Conforme al mismo principio, puede decirse
que la propiedad no es más que un instrumento de la existencia, la riqueza
una porción de instrumentos y el esclavo una propiedad viva; sólo que el
operario, en tanto que instrumento, es el primero de todos: Si cada
instrumento pudiese, en virtud de una orden recibida o, si se quiere,
adivinada, trabajar por sí mismo, como las estatuas de Dédalo o los trípodes
de Vulcano, “que se iban solos a las reuniones de los dioses”; si las
lanzaderas tejiesen por sí mismas; si el arco tocase solo la cítara, los
empresarios prescindirían de los operarios y los señores de los esclavos.
Los instrumentos propiamente dichos son instrumentos de producción; la
propiedad por el contrario, es simplemente para el uso. Así, la lanzadera
produce algo más que el uso que se hace de ella; pero un vestido, una cama,
sólo sirven para este uso. Además, como la producción y el uso difieren
específicamente, y estas dos cosas tienen instrumentos que son propios de
cada una, es preciso que entre los instrumentos de que se sirven haya una
diferencia análoga. La vida es el uso y no la producción de las cosas, y el
esclavo sólo sirve para facilitar estos actos que se refieren al uso.
Propiedad es una palabra que es preciso entender como se entiende la palabra
parte: la parte no sólo es parte de un todo, sino que pertenece de una
manera absoluta a una cosa distinta de ella misma. Lo mismo sucede con la
propiedad; el señor es simplemente señor del esclavo, pero no depende
esencialmente de él; el esclavo, por lo contrario no es sólo esclavo del
señor, sino que depende de éste absolutamente. Esto prueba claramente lo que
el esclavo es en sí y lo quede ser. El que por una ley natural no se
pertenece a sí mismo, sino que, no obstante ser hombre, pertenece a otro, es
naturalmente esclavo. Es hombre de otro el que, en tanto que hombre, se
convierte en una propiedad, y como propiedad es un instrumento de uso y
completamente individual.
Es preciso ver ahora si hay hombres que
sean tales por naturaleza o si no existen, y si, sea de esto lo que quiere,
es justo y útil el ser esclavo, o bien si toda esclavitud es un hecho
contrario a la naturaleza. La razón y los hechos pueden resolver fácilmente
estas cuestiones. La autoridad y la obediencia no son sólo cosas necesarias,
sino que son eminentemente útiles. Algunos seres, desde el momento en que
nacen, están destinados, unos a obedecer, otros a mandar; aunque en grados
muy diversos en ambos casos. La autoridad se enaltece y se mejora tanto
cuanto lo hacen los seres que la ejercen o a quienes ella rige. La autoridad
vale más en los hombres que en los animales, porque la perfección de la obra
está siempre en razón directa de la perfección de los obreros, y una obra se
realiza dondequiera que se hallan la autoridad y la obediencia.
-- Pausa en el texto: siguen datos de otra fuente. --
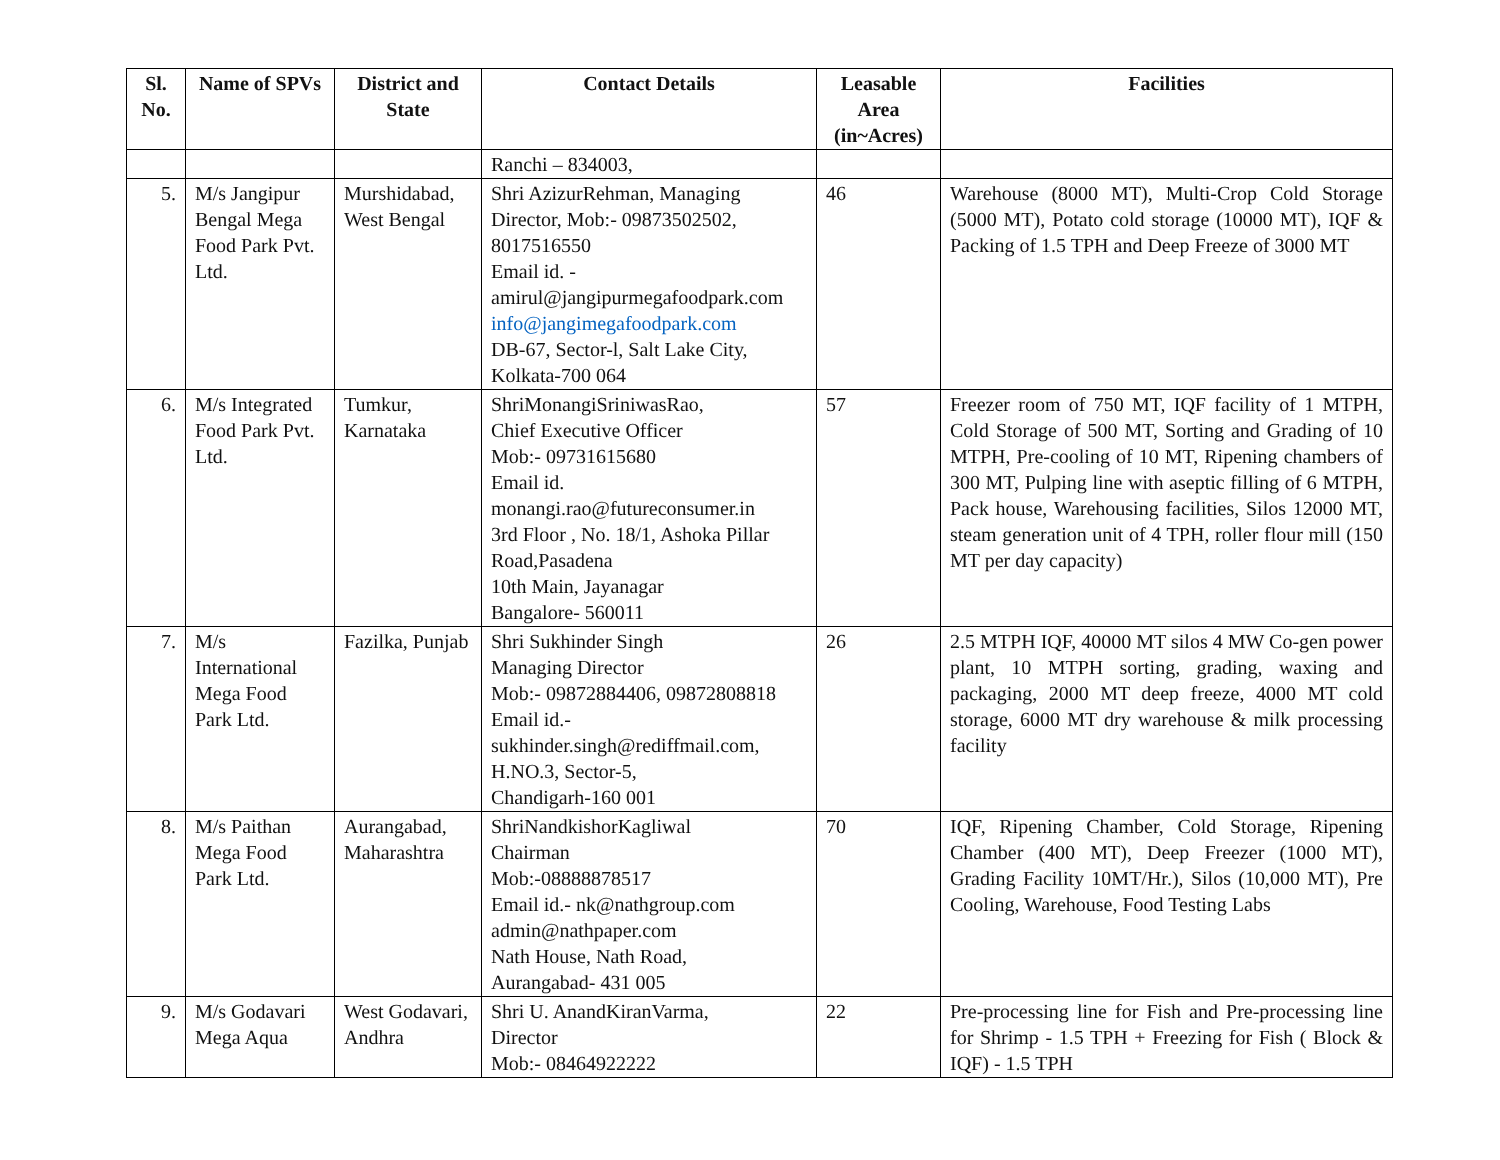| Sl. No. | Name of SPVs | District and State | Contact Details | Leasable Area (in~Acres) | Facilities |
| --- | --- | --- | --- | --- | --- |
| | | | Ranchi – 834003, | | |
| 5. | M/s Jangipur Bengal Mega Food Park Pvt. Ltd. | Murshidabad, West Bengal | Shri AzizurRehman, Managing Director, Mob:- 09873502502, 8017516550 Email id. - amirul@jangipurmegafoodpark.com info@jangimegafoodpark.com DB-67, Sector-l, Salt Lake City, Kolkata-700 064 | 46 | Warehouse (8000 MT), Multi-Crop Cold Storage (5000 MT), Potato cold storage (10000 MT), IQF & Packing of 1.5 TPH and Deep Freeze of 3000 MT |
| 6. | M/s Integrated Food Park Pvt. Ltd. | Tumkur, Karnataka | ShriMonangiSriniwasRao, Chief Executive Officer Mob:- 09731615680 Email id. monangi.rao@futureconsumer.in 3rd Floor , No. 18/1, Ashoka Pillar Road,Pasadena 10th Main, Jayanagar Bangalore- 560011 | 57 | Freezer room of 750 MT, IQF facility of 1 MTPH, Cold Storage of 500 MT, Sorting and Grading of 10 MTPH, Pre-cooling of 10 MT, Ripening chambers of 300 MT, Pulping line with aseptic filling of 6 MTPH, Pack house, Warehousing facilities, Silos 12000 MT, steam generation unit of 4 TPH, roller flour mill (150 MT per day capacity) |
| 7. | M/s International Mega Food Park Ltd. | Fazilka, Punjab | Shri Sukhinder Singh Managing Director Mob:- 09872884406, 09872808818 Email id.- sukhinder.singh@rediffmail.com, H.NO.3, Sector-5, Chandigarh-160 001 | 26 | 2.5 MTPH IQF, 40000 MT silos 4 MW Co-gen power plant, 10 MTPH sorting, grading, waxing and packaging, 2000 MT deep freeze, 4000 MT cold storage, 6000 MT dry warehouse & milk processing facility |
| 8. | M/s Paithan Mega Food Park Ltd. | Aurangabad, Maharashtra | ShriNandkishorKagliwal Chairman Mob:-08888878517 Email id.- nk@nathgroup.com admin@nathpaper.com Nath House, Nath Road, Aurangabad- 431 005 | 70 | IQF, Ripening Chamber, Cold Storage, Ripening Chamber (400 MT), Deep Freezer (1000 MT), Grading Facility 10MT/Hr.), Silos (10,000 MT), Pre Cooling, Warehouse, Food Testing Labs |
| 9. | M/s Godavari Mega Aqua | West Godavari, Andhra | Shri U. AnandKiranVarma, Director Mob:- 08464922222 | 22 | Pre-processing line for Fish and Pre-processing line for Shrimp - 1.5 TPH + Freezing for Fish ( Block & IQF) - 1.5 TPH |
Estos dos elementos, la obediencia y la
autoridad, se encuentran en todo conjunto formado de muchas cosas que
conspiren a un resultado común aunque por otra parte estén separadas o
juntas. Esta es una condición que la naturaleza a todos los seres animados,
y algunos rastros de este principio podrán fácilmente descubrirse en los
objetos sin vida: tal es, por ejemplo, la armonía en los sonidos. Pero el
ocuparnos de esto nos separaría demasiado de nuestro asunto.
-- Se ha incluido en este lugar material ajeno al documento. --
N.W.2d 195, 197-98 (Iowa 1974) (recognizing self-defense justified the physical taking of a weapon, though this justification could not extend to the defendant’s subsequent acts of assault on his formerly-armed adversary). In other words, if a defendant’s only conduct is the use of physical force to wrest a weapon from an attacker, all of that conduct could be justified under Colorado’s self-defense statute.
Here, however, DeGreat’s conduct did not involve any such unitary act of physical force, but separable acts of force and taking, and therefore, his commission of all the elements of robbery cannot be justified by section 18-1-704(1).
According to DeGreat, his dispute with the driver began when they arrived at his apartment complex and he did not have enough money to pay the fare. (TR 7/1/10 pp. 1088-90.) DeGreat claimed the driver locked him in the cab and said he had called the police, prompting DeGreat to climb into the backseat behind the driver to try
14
Por lo pronto, el ser vivo se compone de un
alma y de un cuerpo, hechos naturalmente aquella para mandar y éste para
obedecer. Por lo menos así lo proclama la voz de la naturaleza, que importa
estudiar en los seres desenvueltos según sus leyes regulares y no en los
seres degradados. Este predominio del alma es evidente en el hombre,
perfectamente sano de espíritu y de cuerpo, único que debemos examinar aquí:
En los hombres corrompidos, o dispuestos a serlo, el cuerpo parece dominar a
veces como soberano sobre el alma, precisamente porque su desenvolvimiento
irregular es completamente contrario a la naturaleza. Es preciso, repito,
reconocer ante todo en el ser vivo la existencia de una autoridad semejante
a la vez a la de un señor y a la de un magistrado; el alma manda el cuerpo
como un dueño a su esclavo, y la razón manda al instinto como un magistrado
como un rey; porque evidentemente no puede negarse que no sea natural y
bueno para el cuerpo el obedecer al alma y para la parte sensible de nuestro
ser el obedecer a la razón y a la parte inteligente. La igualdad o la
dislocación del poder, que se muestra entre estos diversos elementos, sería
igualmente funesta para todos ellos.
¿Quién tendría el atrevimiento de llamarme
esclava descendiendo yo por todos lados de la raza de los dioses?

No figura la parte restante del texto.